3.14 Building JAR Files

3.14.1 Problem

You want to build a JAR file.

3.14.2 Solution

Use Ant's jar task.

3.14.3 Discussion

The jar task creates JAR files, as expected. In its simplest form, you specify the name of the new JAR file along with the directory containing files to add to the archive. All files in the directory specified by basedir along with subdirectories and files are added:

<jar jarfile="${dir.dist}/oreilly.jar" 
     basedir="${dir.build}"/>

The jar task tries to be as efficient as possible. Before creating a new JAR, it checks for an existing archive and compares file timestamps. In our example, oreilly.jar is only created if it does not exist, or if any of the files in ${dir.build} are newer than oreilly.jar.

This next example refines our operation by only including .class files, unless they are unit tests matching the Test*.class pattern:

<jar jarfile="${dir.dist}/oreilly.jar" 
     basedir="${dir.build}"
     includes="**/*.class"
     excludes="**/Test*.class"/>

The includes and excludes attributes use the ** pattern to represent any subdirectory. Use nested <fileset> tags for more sophisticated selections:

<jar jarfile="${dir.dist}/oreilly.jar">
  <fileset dir="${dir.build}" 
           includes="**/*.class"
           excludes="**/Test*.class"/>
  <fileset dir="${dir.src}"
           includes="**/*.properties"/>
</jar>

This JAR file consists of all .class files (except for Test*.class) in the build directory tree. It also contains all .properties files under the source directory tree.

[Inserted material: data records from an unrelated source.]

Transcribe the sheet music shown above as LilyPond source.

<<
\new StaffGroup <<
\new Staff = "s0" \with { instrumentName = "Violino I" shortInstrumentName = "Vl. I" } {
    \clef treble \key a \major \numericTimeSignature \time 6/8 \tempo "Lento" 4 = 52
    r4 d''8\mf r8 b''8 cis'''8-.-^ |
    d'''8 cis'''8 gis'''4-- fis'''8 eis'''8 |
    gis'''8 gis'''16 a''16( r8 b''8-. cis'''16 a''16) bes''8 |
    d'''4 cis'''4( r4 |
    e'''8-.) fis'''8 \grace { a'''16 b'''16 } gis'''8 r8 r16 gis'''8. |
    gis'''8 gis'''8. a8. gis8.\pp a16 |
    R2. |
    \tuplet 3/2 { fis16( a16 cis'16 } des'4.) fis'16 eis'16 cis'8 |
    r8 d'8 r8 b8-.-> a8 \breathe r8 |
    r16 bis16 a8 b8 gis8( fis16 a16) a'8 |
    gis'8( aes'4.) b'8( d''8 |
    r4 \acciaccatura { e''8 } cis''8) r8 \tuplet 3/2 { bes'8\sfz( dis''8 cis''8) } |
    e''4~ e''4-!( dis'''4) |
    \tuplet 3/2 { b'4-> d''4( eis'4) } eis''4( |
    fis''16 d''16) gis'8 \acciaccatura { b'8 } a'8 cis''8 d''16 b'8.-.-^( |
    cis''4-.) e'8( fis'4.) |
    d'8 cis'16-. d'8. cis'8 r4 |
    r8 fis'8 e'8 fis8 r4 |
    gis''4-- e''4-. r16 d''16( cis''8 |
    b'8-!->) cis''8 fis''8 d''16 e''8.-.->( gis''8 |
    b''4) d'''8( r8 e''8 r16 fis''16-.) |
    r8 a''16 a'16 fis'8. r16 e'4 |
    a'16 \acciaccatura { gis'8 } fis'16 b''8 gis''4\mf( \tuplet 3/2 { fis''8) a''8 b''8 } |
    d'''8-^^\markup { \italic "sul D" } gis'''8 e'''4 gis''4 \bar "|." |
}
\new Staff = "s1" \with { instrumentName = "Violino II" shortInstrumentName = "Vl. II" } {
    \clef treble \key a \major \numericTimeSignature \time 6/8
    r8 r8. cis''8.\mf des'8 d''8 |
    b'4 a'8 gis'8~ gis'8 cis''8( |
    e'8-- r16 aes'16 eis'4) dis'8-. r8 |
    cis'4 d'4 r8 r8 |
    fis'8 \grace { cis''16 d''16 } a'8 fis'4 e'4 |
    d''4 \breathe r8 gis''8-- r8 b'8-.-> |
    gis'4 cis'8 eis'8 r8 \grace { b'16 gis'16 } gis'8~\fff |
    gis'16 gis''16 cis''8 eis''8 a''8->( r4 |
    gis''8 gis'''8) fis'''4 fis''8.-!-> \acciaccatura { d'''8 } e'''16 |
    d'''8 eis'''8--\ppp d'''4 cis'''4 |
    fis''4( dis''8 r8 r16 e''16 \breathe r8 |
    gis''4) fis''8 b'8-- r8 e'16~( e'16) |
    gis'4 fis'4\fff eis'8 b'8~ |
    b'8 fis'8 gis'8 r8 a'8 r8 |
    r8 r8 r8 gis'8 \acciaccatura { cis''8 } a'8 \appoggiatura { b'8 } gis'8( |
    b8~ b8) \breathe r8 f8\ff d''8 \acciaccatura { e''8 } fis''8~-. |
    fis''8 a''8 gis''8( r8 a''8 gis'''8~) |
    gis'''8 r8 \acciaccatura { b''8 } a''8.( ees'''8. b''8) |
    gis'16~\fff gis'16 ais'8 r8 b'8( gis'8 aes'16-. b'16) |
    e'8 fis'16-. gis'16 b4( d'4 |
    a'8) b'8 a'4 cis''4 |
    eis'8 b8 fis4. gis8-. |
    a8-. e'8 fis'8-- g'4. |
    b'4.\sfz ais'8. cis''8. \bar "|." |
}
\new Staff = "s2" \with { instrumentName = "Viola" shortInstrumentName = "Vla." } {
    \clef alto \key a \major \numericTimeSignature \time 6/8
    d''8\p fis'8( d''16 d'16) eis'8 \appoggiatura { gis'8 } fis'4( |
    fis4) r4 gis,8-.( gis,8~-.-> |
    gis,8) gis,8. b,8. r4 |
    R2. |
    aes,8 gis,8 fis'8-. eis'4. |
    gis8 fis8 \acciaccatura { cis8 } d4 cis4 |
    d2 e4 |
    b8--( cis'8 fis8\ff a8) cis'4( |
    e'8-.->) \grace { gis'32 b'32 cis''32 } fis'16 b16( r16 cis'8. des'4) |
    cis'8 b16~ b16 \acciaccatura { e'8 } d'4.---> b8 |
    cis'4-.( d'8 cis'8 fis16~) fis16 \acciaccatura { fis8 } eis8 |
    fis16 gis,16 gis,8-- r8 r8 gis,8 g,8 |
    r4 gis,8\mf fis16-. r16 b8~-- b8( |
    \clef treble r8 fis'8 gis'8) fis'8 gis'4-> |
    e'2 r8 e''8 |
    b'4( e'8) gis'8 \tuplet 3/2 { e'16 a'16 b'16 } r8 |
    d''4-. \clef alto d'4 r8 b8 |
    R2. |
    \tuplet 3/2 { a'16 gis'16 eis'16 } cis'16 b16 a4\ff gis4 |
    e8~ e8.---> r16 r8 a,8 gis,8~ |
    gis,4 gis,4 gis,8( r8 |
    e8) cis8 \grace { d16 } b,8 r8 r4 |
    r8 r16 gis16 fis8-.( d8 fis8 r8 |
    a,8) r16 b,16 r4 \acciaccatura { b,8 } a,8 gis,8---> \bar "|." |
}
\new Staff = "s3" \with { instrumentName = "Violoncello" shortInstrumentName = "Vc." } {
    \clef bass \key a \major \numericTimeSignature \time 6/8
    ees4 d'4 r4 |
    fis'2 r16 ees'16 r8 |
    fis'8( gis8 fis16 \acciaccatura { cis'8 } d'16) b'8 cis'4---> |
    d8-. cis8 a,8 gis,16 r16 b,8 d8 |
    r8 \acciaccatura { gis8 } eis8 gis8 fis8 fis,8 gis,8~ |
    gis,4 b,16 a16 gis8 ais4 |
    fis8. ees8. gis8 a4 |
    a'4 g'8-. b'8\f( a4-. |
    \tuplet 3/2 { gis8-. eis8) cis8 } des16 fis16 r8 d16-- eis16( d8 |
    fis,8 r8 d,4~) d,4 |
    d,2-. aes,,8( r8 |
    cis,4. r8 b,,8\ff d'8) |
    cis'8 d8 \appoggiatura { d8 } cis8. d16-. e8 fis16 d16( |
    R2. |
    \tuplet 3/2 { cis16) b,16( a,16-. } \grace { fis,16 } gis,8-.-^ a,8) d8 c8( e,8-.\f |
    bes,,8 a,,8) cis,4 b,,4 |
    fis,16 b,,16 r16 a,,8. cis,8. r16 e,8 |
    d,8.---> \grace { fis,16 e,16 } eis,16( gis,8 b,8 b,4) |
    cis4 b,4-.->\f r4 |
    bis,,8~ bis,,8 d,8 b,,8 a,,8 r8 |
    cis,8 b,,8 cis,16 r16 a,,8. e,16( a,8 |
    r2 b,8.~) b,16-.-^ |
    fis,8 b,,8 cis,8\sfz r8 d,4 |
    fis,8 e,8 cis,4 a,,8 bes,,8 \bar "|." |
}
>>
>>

Ant makes it completely trivial to exclude test cases from a production JAR fileliterally, less than one line of text in the build file. Some teams make their lives quite hard by having a separate source tree for their test classes, enduring all kinds of IDE gymnastics because they are mortified they might inflate their production JARs with test cases.

3.14.4 See Also

Recipe 3.10 covers Ant's pattern-matching syntax.